Re: Issue with KafkaIO for list of topics

Alexey Romanenko Thu, 05 Mar 2020 10:44:23 -0800

+1 to what Rahul said before - KafkaIO can’t filter out Kafka topics in runtime 
and you need to change your TimestampPolicy accordingly .


Please, don’t hesitate to share with us a code of your new TimestampPolicy if 
you still have any questions/issues with this.

PS: I move this discussion to user@ as more related mailing list for these 
questions.

> On 29 Feb 2020, at 12:36, Maulik Soneji <[email protected]> wrote:
> 
> Hello Rahul,
> 
> Thanks again for the detailed explanation.
> 
> I require some guidance on what values to be set for maxDelay and 
> previousWatermark for CustomTimestampPolicyWithLimitedDelay.
> 
> Currently, I was providing maxDelay as Duration.ZERO and previousWatermark as 
> Optional.empty().
> With these values I see that the getWatermark function always goes to else 
> block(code link) and always returns TIMESTAMP_MIN_VALUE.
> So with this case as well, I see that the watermark is returned as 
> TIMESTAMP_MIN_VALUE for zero throughput topics.
> 
> Please share your observations on how to tune the Timestamp Policy.
> 
> Thanks and regards,
> Maulik
> 
> 
> On Fri, Feb 28, 2020 at 8:46 PM rahul patwari <[email protected] 
> <mailto:[email protected]>> wrote:
> Hi Maulik,
> 
> Currently, I don't think it is possible to filter topics based on whether 
> data is being produced to the topic (or) not.

**EXTRACTED RECORDS**
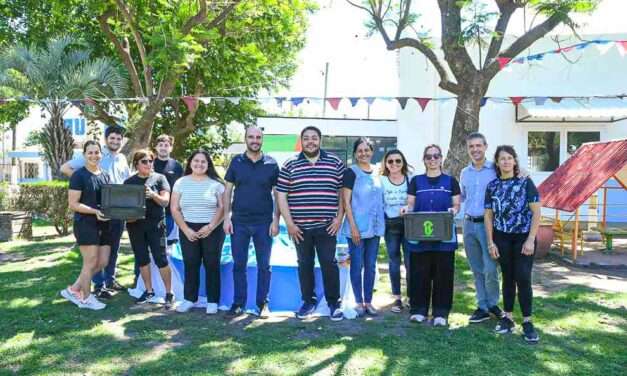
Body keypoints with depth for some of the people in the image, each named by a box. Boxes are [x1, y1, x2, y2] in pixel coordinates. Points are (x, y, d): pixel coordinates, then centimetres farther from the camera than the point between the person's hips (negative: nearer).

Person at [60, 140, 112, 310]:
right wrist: (95, 211, -24)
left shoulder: (106, 175, 12)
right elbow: (73, 204, -13)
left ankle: (73, 290, 24)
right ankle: (86, 299, 17)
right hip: (85, 224, -7)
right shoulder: (79, 175, -9)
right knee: (91, 262, -1)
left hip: (104, 224, 8)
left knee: (103, 262, 9)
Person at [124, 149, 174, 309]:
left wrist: (153, 195, -22)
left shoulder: (159, 178, 2)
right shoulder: (129, 182, 9)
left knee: (161, 259, -5)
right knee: (141, 259, 10)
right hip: (135, 225, 3)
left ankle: (169, 293, 5)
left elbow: (165, 201, -4)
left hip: (155, 224, -3)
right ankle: (149, 291, 24)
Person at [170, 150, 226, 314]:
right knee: (190, 265, 4)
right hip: (188, 230, 2)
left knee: (212, 265, 0)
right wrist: (186, 229, -7)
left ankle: (212, 301, 8)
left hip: (212, 230, -2)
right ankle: (189, 299, 15)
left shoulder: (215, 183, 1)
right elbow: (174, 209, 3)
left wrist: (210, 227, -14)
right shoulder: (181, 183, 6)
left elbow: (222, 207, -3)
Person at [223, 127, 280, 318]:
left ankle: (261, 304, 18)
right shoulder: (236, 162, 4)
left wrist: (276, 220, -5)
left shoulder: (271, 164, 1)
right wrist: (226, 217, -2)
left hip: (264, 223, -1)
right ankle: (238, 304, 18)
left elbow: (278, 194, 2)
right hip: (239, 222, 1)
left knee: (264, 266, 7)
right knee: (239, 265, 7)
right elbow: (227, 190, 5)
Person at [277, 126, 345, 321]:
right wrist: (289, 223, -4)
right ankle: (308, 301, 24)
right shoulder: (290, 165, 3)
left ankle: (334, 303, 16)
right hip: (300, 227, 1)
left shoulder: (335, 163, 4)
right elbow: (281, 196, 2)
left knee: (329, 264, 2)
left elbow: (343, 192, 7)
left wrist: (339, 218, -2)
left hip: (326, 226, -1)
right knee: (304, 265, 10)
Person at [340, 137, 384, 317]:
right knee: (357, 265, 3)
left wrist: (382, 224, 10)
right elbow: (346, 201, -10)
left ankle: (368, 301, 21)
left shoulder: (377, 172, 9)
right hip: (357, 227, -5)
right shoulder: (351, 172, -7)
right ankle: (359, 302, 15)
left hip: (375, 226, 5)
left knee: (371, 265, 11)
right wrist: (353, 226, -15)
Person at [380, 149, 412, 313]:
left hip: (409, 224, -1)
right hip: (390, 225, 1)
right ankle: (397, 298, 16)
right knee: (394, 261, 7)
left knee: (410, 261, -1)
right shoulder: (381, 181, 3)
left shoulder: (410, 179, 1)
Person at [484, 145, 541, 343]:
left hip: (523, 237, -2)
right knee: (508, 278, 10)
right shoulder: (492, 186, 2)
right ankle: (508, 317, 20)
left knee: (523, 278, -5)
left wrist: (530, 240, -13)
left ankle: (527, 322, 5)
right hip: (502, 238, 3)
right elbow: (488, 215, 5)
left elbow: (536, 212, -8)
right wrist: (491, 242, 0)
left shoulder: (526, 183, -6)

**WHAT YOU ARE ASKED TO DO**
Write out the stretch of the KafkaIO mailing-list reply from "Please, don’t hesitate" through "previousWatermark for CustomTimestampPolicyWithLimitedDelay.", swapping "maxDelay" for "maxLag". The records come from a different source than the text.

**EXPECTED ANSWER**
Please, don’t hesitate to share with us a code of your new TimestampPolicy if 
you still have any questions/issues with this.

PS: I move this discussion to user@ as more related mailing list for these 
questions.

> On 29 Feb 2020, at 12:36, Maulik Soneji <[email protected]> wrote:
> 
> Hello Rahul,
> 
> Thanks again for the detailed explanation.
> 
> I require some guidance on what values to be set for maxLag and 
> previousWatermark for CustomTimestampPolicyWithLimitedDelay.